(Recorded data)
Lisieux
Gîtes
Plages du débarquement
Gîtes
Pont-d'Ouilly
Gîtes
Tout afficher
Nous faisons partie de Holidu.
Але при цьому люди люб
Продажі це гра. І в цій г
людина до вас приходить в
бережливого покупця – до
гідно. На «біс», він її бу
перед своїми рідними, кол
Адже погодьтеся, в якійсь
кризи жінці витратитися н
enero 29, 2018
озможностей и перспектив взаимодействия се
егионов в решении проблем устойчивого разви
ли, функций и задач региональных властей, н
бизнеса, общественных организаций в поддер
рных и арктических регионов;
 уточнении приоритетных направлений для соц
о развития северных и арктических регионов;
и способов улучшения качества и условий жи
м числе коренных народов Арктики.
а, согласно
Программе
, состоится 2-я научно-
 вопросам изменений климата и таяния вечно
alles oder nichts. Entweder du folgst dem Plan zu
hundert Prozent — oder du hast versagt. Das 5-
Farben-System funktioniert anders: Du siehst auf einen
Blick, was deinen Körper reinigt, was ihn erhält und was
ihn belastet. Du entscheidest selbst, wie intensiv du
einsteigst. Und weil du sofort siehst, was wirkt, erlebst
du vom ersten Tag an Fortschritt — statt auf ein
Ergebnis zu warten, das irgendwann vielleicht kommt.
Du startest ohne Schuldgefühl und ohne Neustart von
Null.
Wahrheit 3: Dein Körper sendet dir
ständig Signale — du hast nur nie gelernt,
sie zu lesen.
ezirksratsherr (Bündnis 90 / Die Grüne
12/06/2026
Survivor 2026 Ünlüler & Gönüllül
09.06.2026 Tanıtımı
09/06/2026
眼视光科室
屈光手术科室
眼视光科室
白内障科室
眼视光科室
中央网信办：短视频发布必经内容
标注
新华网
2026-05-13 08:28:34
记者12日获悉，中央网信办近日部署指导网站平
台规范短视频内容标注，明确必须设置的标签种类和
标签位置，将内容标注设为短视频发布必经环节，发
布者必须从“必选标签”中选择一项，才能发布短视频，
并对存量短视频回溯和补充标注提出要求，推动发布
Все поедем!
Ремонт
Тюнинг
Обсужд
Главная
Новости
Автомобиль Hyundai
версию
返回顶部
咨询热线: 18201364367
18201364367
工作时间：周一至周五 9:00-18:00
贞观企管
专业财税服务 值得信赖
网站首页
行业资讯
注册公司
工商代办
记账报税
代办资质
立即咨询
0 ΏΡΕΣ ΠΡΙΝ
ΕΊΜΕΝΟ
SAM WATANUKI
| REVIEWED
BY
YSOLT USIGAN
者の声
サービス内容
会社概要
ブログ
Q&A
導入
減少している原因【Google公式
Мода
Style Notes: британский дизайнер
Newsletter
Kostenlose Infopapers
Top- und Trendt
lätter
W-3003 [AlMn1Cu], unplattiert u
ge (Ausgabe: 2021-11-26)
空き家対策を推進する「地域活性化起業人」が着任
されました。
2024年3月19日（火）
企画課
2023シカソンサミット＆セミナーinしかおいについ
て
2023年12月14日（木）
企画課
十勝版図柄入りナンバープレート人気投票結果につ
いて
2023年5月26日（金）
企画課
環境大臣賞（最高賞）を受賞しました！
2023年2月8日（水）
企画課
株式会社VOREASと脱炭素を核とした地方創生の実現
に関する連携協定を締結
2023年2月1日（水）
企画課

Task goal:
Could you state how many lines in the data hold the word "hast"? Only the number should be given.

Your solution:
2